▶ **Extracted data**:
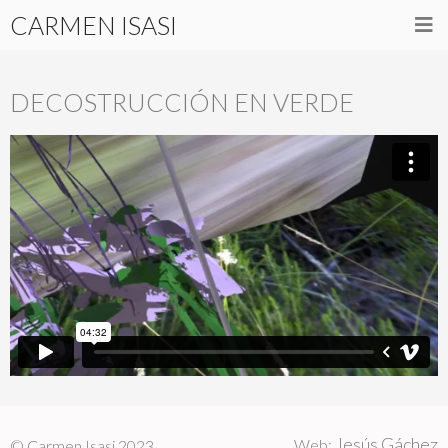
CARMEN ISASI
DECOSTRUCCIÓN EN VERDE
Jesús Gáchez
Web:
© Carmen Isasi 2023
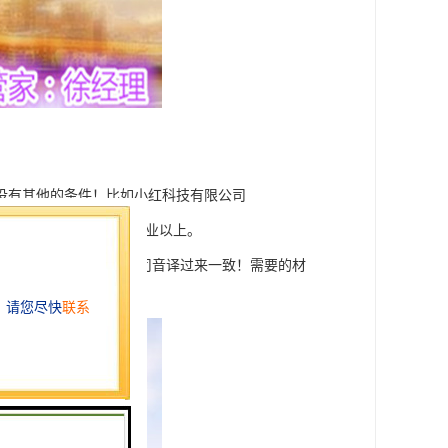
！没有其他的条件！比如小红科技有限公司
营范围需要夸国民经济行业以上。
话，字号必须跟外资公司音译过来一致！需要的材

▶ **Work item**: Reproduce the preceding material exactly, skipping pictures.

▶ **Answer**:
CARMEN ISASI
DECOSTRUCCIÓN EN VERDE
Jesús Gáchez
Web:
© Carmen Isasi 2023
！没有其他的条件！比如小红科技有限公司
营范围需要夸国民经济行业以上。
话，字号必须跟外资公司音译过来一致！需要的材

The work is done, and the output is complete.